■ JOB
Switch every "Media" in the data below to "Press" and write out all the lines again with nothing else changed, leaving out the pictures.
━━━ DATA IN THIS EXERCISE ━━━
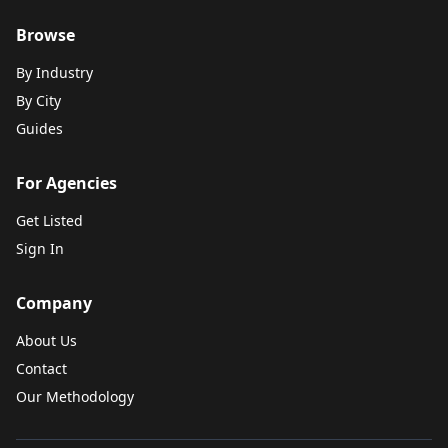
Browse
By Industry
By City
Guides
For Agencies
Get Listed
Sign In
Company
About Us
Contact
Our Methodology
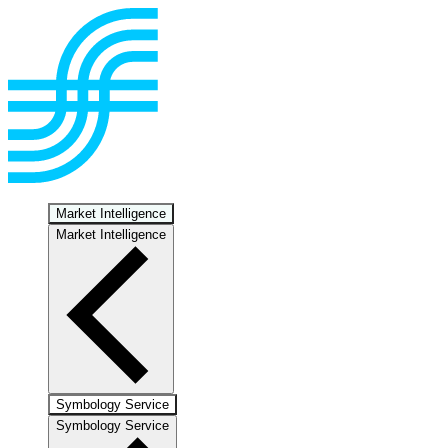
Market Intelligence
Market Intelligence
Symbology Service
Symbology Service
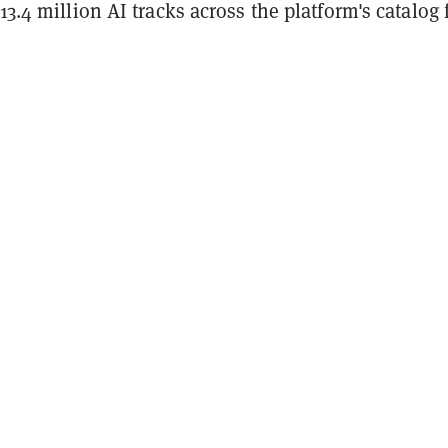
 13.4 million AI tracks across the platform's catalog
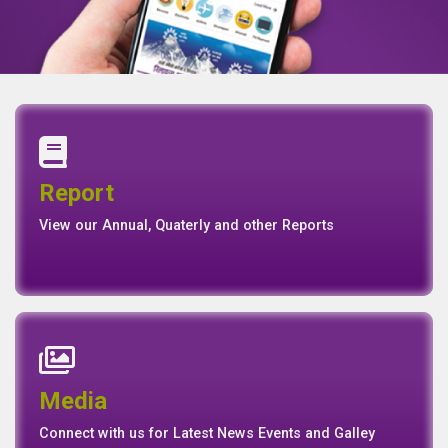
Annual Report
Quaterly Report
Report
Report
Basel II Disclosure
View our Annual, Quaterly and other Reports
News
Events
Media
Media
Gallery
Connect with us for Latest News Events and Galley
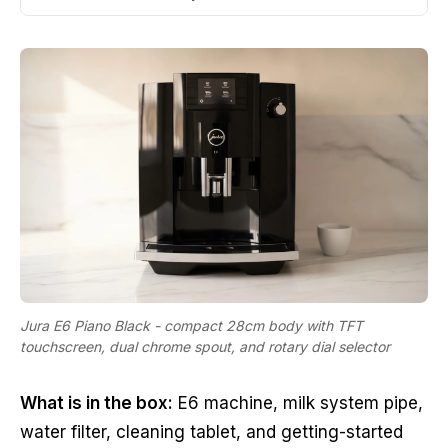
Jura E6 Piano Black - compact 28cm body with TFT
touchscreen, dual chrome spout, and rotary dial selector
What is in the box:
E6 machine, milk system pipe,
water filter, cleaning tablet, and getting-started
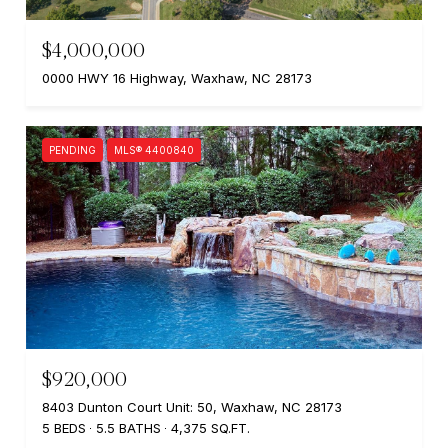
$4,000,000
0000 HWY 16 Highway, Waxhaw, NC 28173
PENDING
MLS® 4400840
$920,000
8403 Dunton Court Unit: 50, Waxhaw, NC 28173
5 BEDS
5.5 BATHS
4,375 SQ.FT.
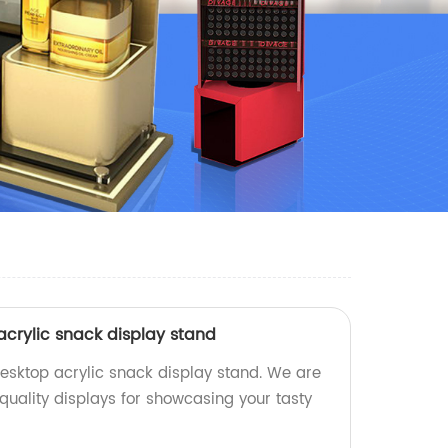
crylic snack display stand
sktop acrylic snack display stand. We are
quality displays for showcasing your tasty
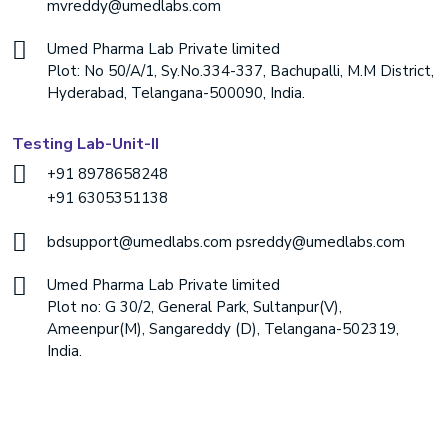
mvreddy@umedlabs.com
Umed Pharma Lab Private limited
Plot: No 50/A/1, Sy.No.334-337, Bachupalli, M.M District,
Hyderabad, Telangana-500090, India.
Testing Lab-Unit-II
+91 8978658248
+91 6305351138
bdsupport@umedlabs.com
psreddy@umedlabs.com
Umed Pharma Lab Private limited
Plot no: G 30/2, General Park, Sultanpur(V),
Ameenpur(M), Sangareddy (D), Telangana-502319,
India.
Copyright ©
2026 Umed Labs. All Rights Reserved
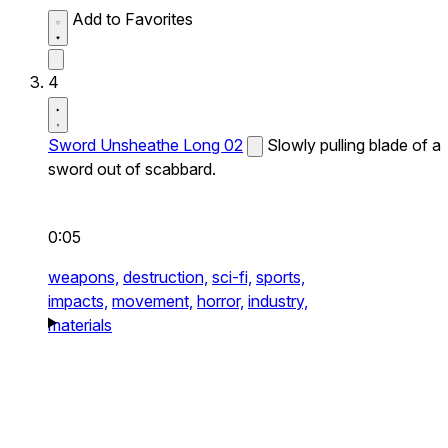
Add to Favorites
4
Sword Unsheathe Long 02
Slowly pulling blade of a
sword out of scabbard.
0:05
weapons,
destruction,
sci-fi,
sports,
impacts,
movement,
horror,
industry,
materials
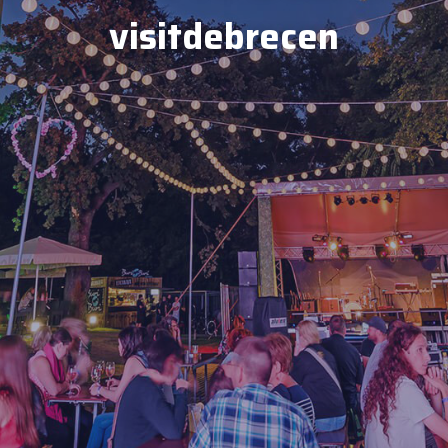
visitdebrecen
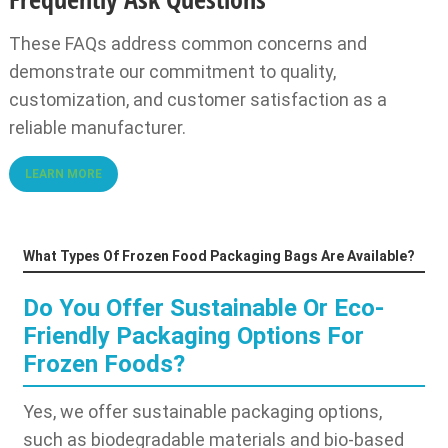
These FAQs address common concerns and
demonstrate our commitment to quality,
customization, and customer satisfaction as a
reliable manufacturer.
LEARN MORE
What Types Of Frozen Food Packaging Bags Are Available?
Do You Offer Sustainable Or Eco-
Friendly Packaging Options For
Frozen Foods?
Yes, we offer sustainable packaging options,
such as biodegradable materials and bio-based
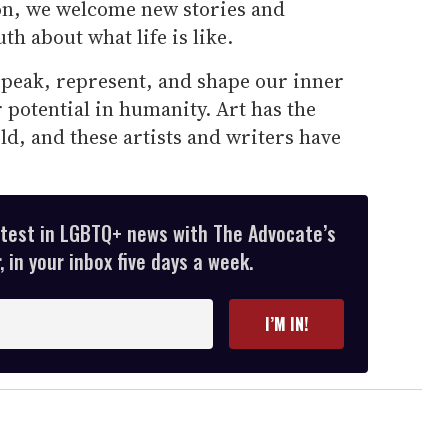
on, we welcome new stories and
uth about what life is like.
peak, represent, and shape our inner
r potential in humanity. Art has the
d, and these artists and writers have
atest in LGBTQ+ news with The Advocate’s
 in your inbox five days a week.
I’M IN!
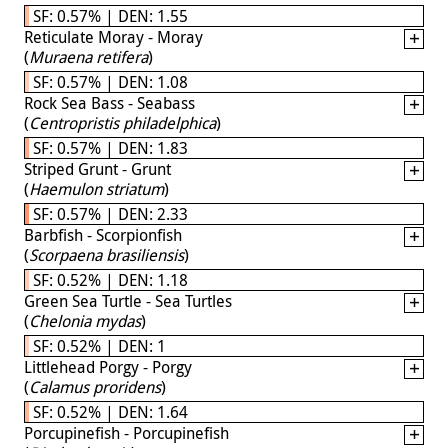
SF: 0.57% | DEN: 1.55
Reticulate Moray - Moray
(
Muraena retifera
)
SF: 0.57% | DEN: 1.08
Rock Sea Bass - Seabass
(
Centropristis philadelphica
)
SF: 0.57% | DEN: 1.83
Striped Grunt - Grunt
(
Haemulon striatum
)
SF: 0.57% | DEN: 2.33
Barbfish - Scorpionfish
(
Scorpaena brasiliensis
)
SF: 0.52% | DEN: 1.18
Green Sea Turtle - Sea Turtles
(
Chelonia mydas
)
SF: 0.52% | DEN: 1
Littlehead Porgy - Porgy
(
Calamus proridens
)
SF: 0.52% | DEN: 1.64
Porcupinefish - Porcupinefish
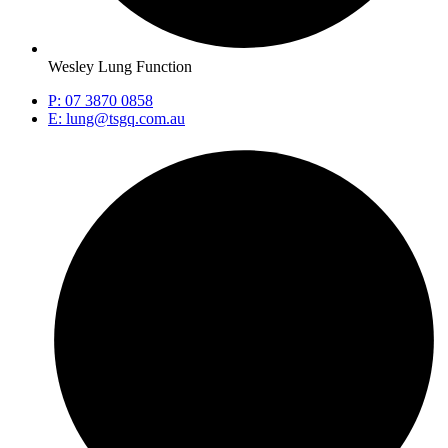
Wesley Lung Function
P: 07 3870 0858
E: lung@tsgq.com.au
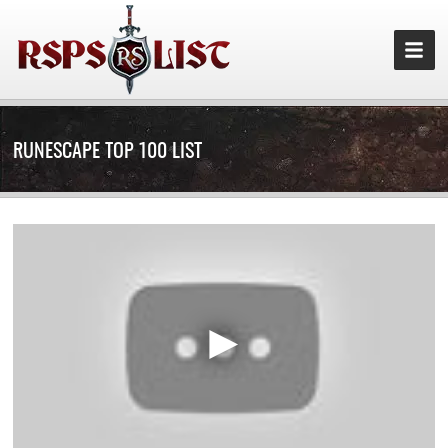
RUNESCAPE TOP 100 LIST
━━━
■ ANSWER SECTION
Browse
By Industry
By City
Guides
For Agencies
Get Listed
Sign In
Company
About Us
Contact
Our Methodology
Market Intelligence
Market Intelligence
Symbology Service
Symbology Service
 13.4 million AI tracks across the platform's catalog
Annual Report
Quaterly Report
Report
Report
Basel II Disclosure
View our Annual, Quaterly and other Reports
News
Events
Press
Press
Gallery
Connect with us for Latest News Events and Galley
Jura E6 Piano Black - compact 28cm body with TFT
touchscreen, dual chrome spout, and rotary dial selector
What is in the box:
E6 machine, milk system pipe,
water filter, cleaning tablet, and getting-started
$4,000,000
0000 HWY 16 Highway, Waxhaw, NC 28173
PENDING
MLS® 4400840
$920,000
8403 Dunton Court Unit: 50, Waxhaw, NC 28173
5 BEDS
5.5 BATHS
4,375 SQ.FT.
crylic snack display stand
sktop acrylic snack display stand. We are
quality displays for showcasing your tasty
mvreddy@umedlabs.com
Umed Pharma Lab Private limited
Plot: No 50/A/1, Sy.No.334-337, Bachupalli, M.M District,
Hyderabad, Telangana-500090, India.
Testing Lab-Unit-II
+91 8978658248
+91 6305351138
bdsupport@umedlabs.com
psreddy@umedlabs.com
Umed Pharma Lab Private limited
Plot no: G 30/2, General Park, Sultanpur(V),
Ameenpur(M), Sangareddy (D), Telangana-502319,
India.
Copyright ©
2026 Umed Labs. All Rights Reserved
Add to Favorites
4
Sword Unsheathe Long 02
Slowly pulling blade of a
sword out of scabbard.
0:05
weapons,
destruction,
sci-fi,
sports,
impacts,
movement,
horror,
industry,
materials
visitdebrecen
These FAQs address common concerns and
demonstrate our commitment to quality,
customization, and customer satisfaction as a
reliable manufacturer.
LEARN MORE
What Types Of Frozen Food Packaging Bags Are Available?
Do You Offer Sustainable Or Eco-
Friendly Packaging Options For
Frozen Foods?
Yes, we offer sustainable packaging options,
such as biodegradable materials and bio-based
on, we welcome new stories and
uth about what life is like.
peak, represent, and shape our inner
r potential in humanity. Art has the
d, and these artists and writers have
atest in LGBTQ+ news with The Advocate’s
 in your inbox five days a week.
I’M IN!
SF: 0.57% | DEN: 1.55
Reticulate Moray - Moray
(
Muraena retifera
)
SF: 0.57% | DEN: 1.08
Rock Sea Bass - Seabass
(
Centropristis philadelphica
)
SF: 0.57% | DEN: 1.83
Striped Grunt - Grunt
(
Haemulon striatum
)
SF: 0.57% | DEN: 2.33
Barbfish - Scorpionfish
(
Scorpaena brasiliensis
)
SF: 0.52% | DEN: 1.18
Green Sea Turtle - Sea Turtles
(
Chelonia mydas
)
SF: 0.52% | DEN: 1
Littlehead Porgy - Porgy
(
Calamus proridens
)
SF: 0.52% | DEN: 1.64
Porcupinefish - Porcupinefish
Wesley Lung Function
P: 07 3870 0858
E: lung@tsgq.com.au
RUNESCAPE TOP 100 LIST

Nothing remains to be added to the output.